We want to expose the bully and teach him a lesson. And while we are at it, we are going to say the things we couldn’t say 25 years ago. We want to fix this problem and we want to make the world a safer place, or at least one little corner of the playground.

Remember We Are Adults

No matter how angry we are about teasing, taunting or bullies, we need to support our children as a rational sounding board. Focus on your child by asking questions (not interrogating) and remain calm.

Tell your child that you are concerned about him or her and will do what you can to help. Perhaps the child will simply want to talk about it, or may want to do some role playing on words to say. Empower your child by asking what they want your next step to be.

You may want to talk to the teacher or principal and ask them what they have observed. They will be in the best position to understand the relationships between your child and others. They may want to keep a closer eye on things or bring the subject of empathy and kindness up in the classroom, without using names or specifics.

Big Problem or Small Conflict

It is scary for children to see their parents act like children. They are embarrassed when an over-protective parent scoops down to save them. It makes them feel even more victimized and helpless.

They need adults who will help them solve problems and to find solutions. They do not need or want their moms to attack or bully the bully. It may have been a one time incidence or a misunderstood rough housing on the playground. By next week, they may very well be best friends.

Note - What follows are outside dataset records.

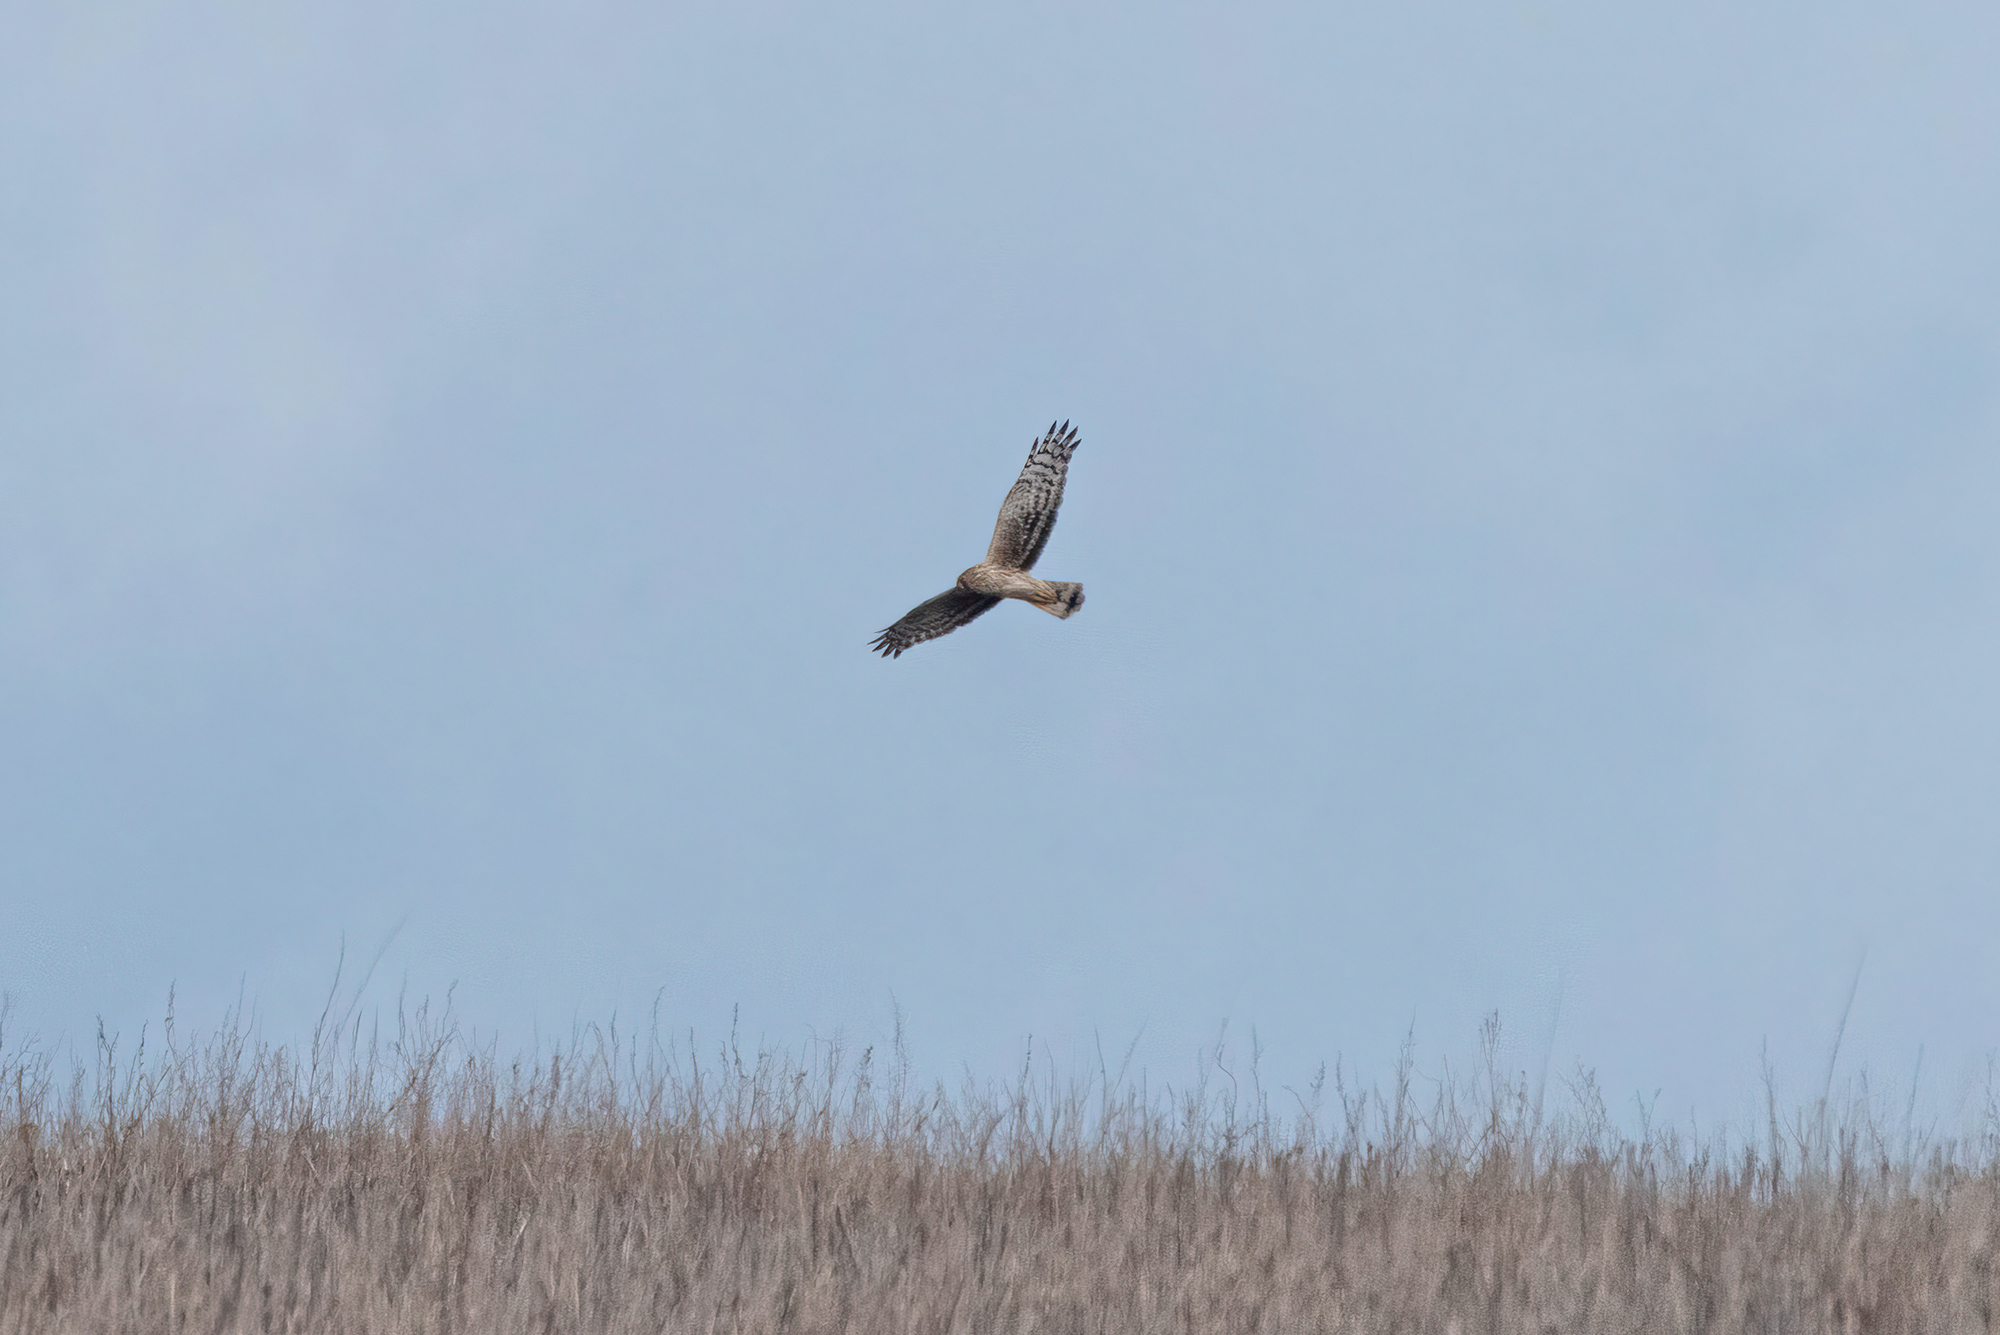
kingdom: Animalia
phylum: Chordata
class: Aves
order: Accipitriformes
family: Accipitridae
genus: Circus
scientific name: Circus cyaneus
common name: Hen harrier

They want their story to be heard and they want to have the power to say what happens to them in their lives as much as possible.

Fine Line of Parenting

As parents, we walk a thin line between being nurturing, loving and understanding role models. If we are too over protective, they will not learn the negotiating skills necessary to survive socially in life. However, if we react too strongly to tales of teasing, we may miss giving them some necessary social skills.

However, if we ignore what they are telling us, or dismiss their concerns they may feel we don’t care.

Mother Lioness nurtures the inner strength of your child and follow his/her lead in making sense of the Playground jungle.

I have confidence in you. Listen to your heart and your child and you will know what to do next if your child is being teased or picked on.